The first limitation of our study is that, because it was an observational study, confounders that might influence the effect of glucocorticoid aerosol on A. baumannii isolation remain, even after adjusting by subgroup analysis, propensity score matching analysis, and multivariable Cox regression. A similar situation exists for the analysis of risk factors for death. Second, a potential time bias remains, in which patients might have been exposed to risk factors before study enrollment. However, we have excluded patients with prolonged exposure to several well-known risk factors to minimize the possible effect of time bias. Third, exclusion of certain cases might pose a potential selection bias, including survivorship bias. Future randomized controlled interventional studies are expected to confirm our findings and minimize the effects of confounders and the above biases. Fourth, the study included only 3 ICUs in China and did not focus on pathogens other than A. baumannii. Research involving more centers and more cases could explore whether glucocorticoid aerosol is a common risk factor in the overall nosocomial pneumonia risk.

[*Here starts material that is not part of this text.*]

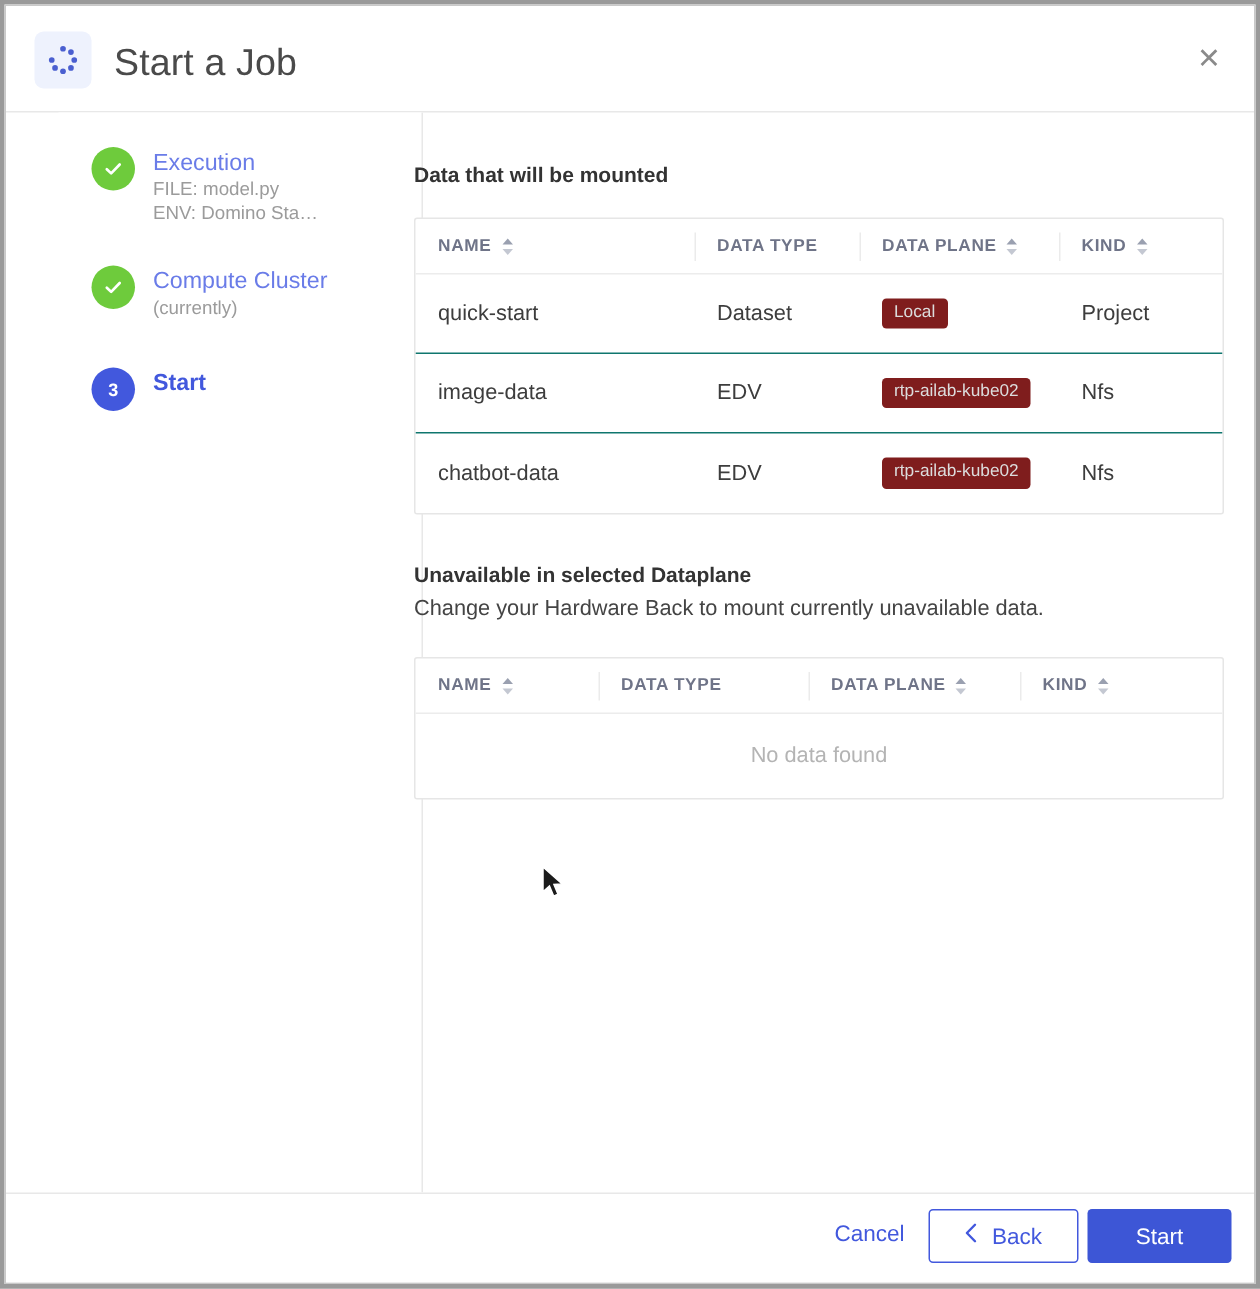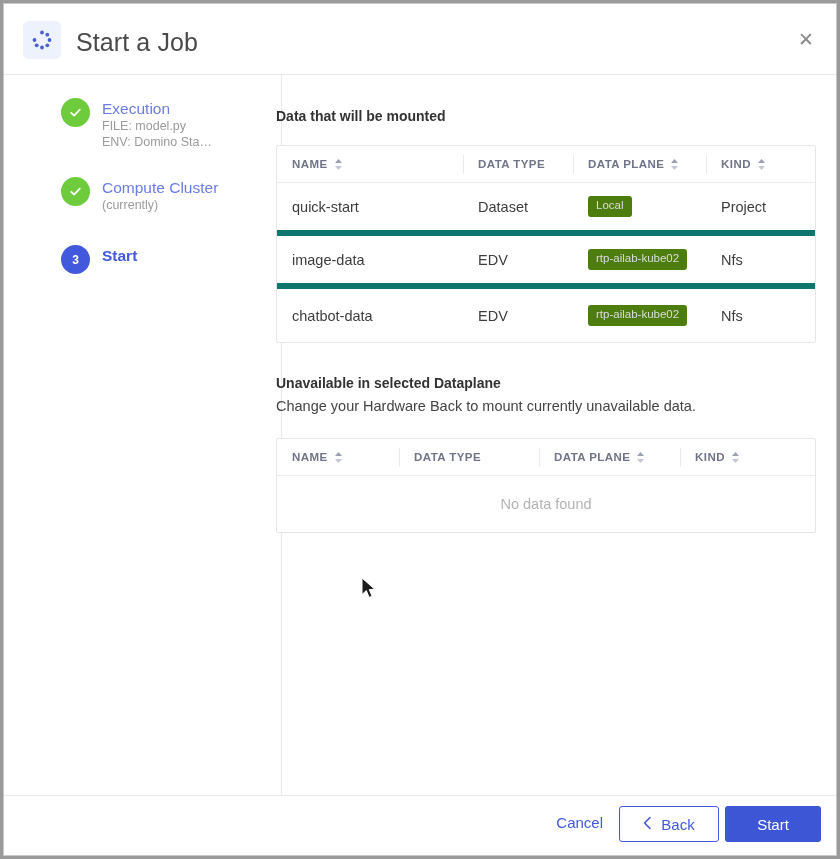"quick-start" .trow { border-bottom: 6px solid #0f766e -> 1px solid #0f766e }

In conclusion, we found glucocorticoid aerosol therapy was an independent risk factor for A. baumannii isolation from patients receiving invasive mechanical ventilation. Because of high mortality rates associated with A. baumannii–related nosocomial pneumonia, clinicians should carefully consider both the beneficial and harmful effects of glucocorticoid aerosol before administering this therapy.